Alongside the milestones, the manager answers the rehire question, can confirm the candidate’s tool proficiencies, and may add a short note in their own words. Read the full attestation protocol →

Layover does not publish a performance score. A single uncalibrated rater cannot produce a number that means the same thing across two records, and a decimal dressed in audit language is false precision. What publishes is evidence — verified facts and an attributed attestation — and the recruiter’s own judgment does the rest.

Source documents are purged from storage immediately upon mint. Layover does not retain copies of HR letters, pay stubs, or separation packets after the credential is sealed. The mint is the moment the original documents leave our infrastructure.

What is preserved is the audit ledger: a SHA-256 hash of each verified document, the extracted structured data (titles, dates, attested milestones), the verified manager’s identity, and the Inspector’s verbatim attestation. Every timestamp in the ledger is written by the server, not the client browser — so the audit trail is monotonic and tamper-resistant against any clock drift on the uploading device.

At mint, the record is sealed with a SHA-256 signature computed over the attested content itself: the credential class, every published milestone, the rehire assessment, the manager-confirmed tools, the manager’s verified identity, the verified promotion set, and the source-document hashes. The signature is what makes the credential tamper-evident — change any attested fact and the seal no longer matches.

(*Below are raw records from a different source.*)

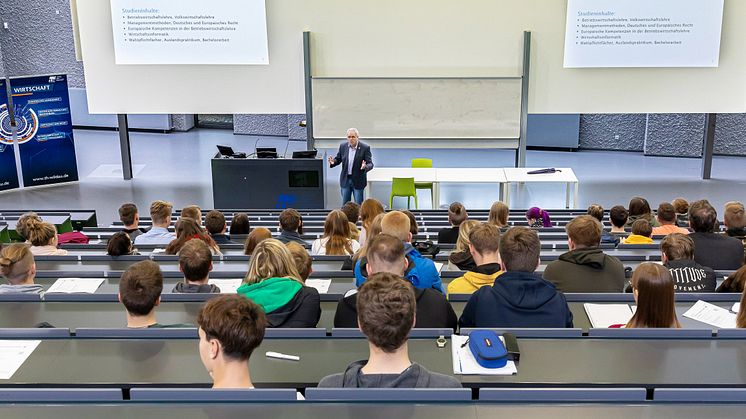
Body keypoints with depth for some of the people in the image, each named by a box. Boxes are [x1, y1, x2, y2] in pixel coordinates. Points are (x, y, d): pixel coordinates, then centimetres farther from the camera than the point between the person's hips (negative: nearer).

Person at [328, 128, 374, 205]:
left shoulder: (365, 148, -11)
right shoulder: (343, 146, 0)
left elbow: (370, 164, -12)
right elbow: (338, 159, 9)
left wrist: (365, 167, -35)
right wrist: (333, 161, -14)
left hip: (358, 181, -3)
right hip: (345, 179, 4)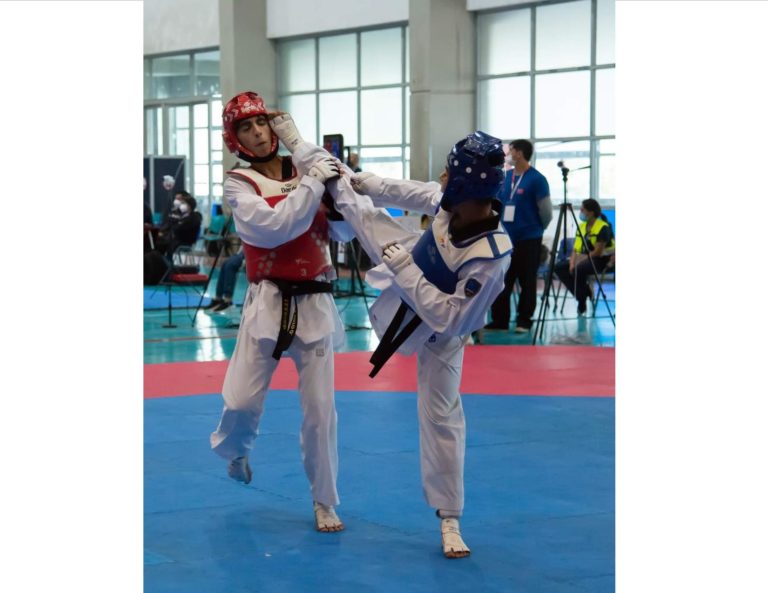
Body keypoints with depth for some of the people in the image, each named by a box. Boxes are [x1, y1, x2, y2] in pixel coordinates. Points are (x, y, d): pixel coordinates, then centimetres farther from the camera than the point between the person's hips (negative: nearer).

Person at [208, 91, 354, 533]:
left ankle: (325, 503, 19)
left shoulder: (306, 170, 6)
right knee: (242, 402, -4)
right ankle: (235, 451, 34)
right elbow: (274, 227, -20)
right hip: (268, 302, -2)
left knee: (320, 409, 3)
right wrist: (313, 184, -19)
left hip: (314, 302, 2)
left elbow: (345, 232, 6)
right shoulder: (239, 183, -3)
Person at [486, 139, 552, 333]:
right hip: (506, 239, 5)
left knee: (527, 282, 3)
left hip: (528, 239, -5)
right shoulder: (504, 177, 7)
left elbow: (546, 211, -6)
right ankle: (499, 320, 10)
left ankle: (524, 321, 11)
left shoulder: (536, 179, -9)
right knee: (502, 281, 4)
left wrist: (535, 229, 7)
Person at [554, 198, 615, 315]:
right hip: (585, 258, 8)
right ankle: (584, 291, -4)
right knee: (559, 267, -9)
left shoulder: (603, 227, -16)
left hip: (602, 260, -8)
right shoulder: (582, 226, 6)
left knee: (579, 269, -35)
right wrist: (572, 263, -13)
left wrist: (582, 259, -16)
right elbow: (576, 249, 3)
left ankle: (582, 301, -15)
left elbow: (598, 252, -19)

Before mint, the Inspector affirms — through a signed ignition switch — the following literal statement, which is then recorded verbatim into the audit ledger:

Every uploaded document is hashed at upload. Before mint, the Inspector reviews any prior records whose document hash matches — catching reused HR letters across multiple candidate accounts before they enter the credential ledger.

Producer, Creator, CreationDate, and ModificationDate are extracted from every uploaded PDF and surfaced in the Inspector’s review. Anachronism patterns — for example, a 2019-dated HR letter whose Producer string reads “iLovePDF 2024” — are flagged for closer scrutiny.

The manager verifies their identity through LinkedIn or verified-email authentication, rules on each milestone individually, answers the rehire question, and affirms — through a signed ignition switch — the following literal statement:

The Layover Link URL is the credential of record. Any downloadable asset — Clearance Keys, share cards — is a visual display of that record, not the record itself. Verification always resolves to the link.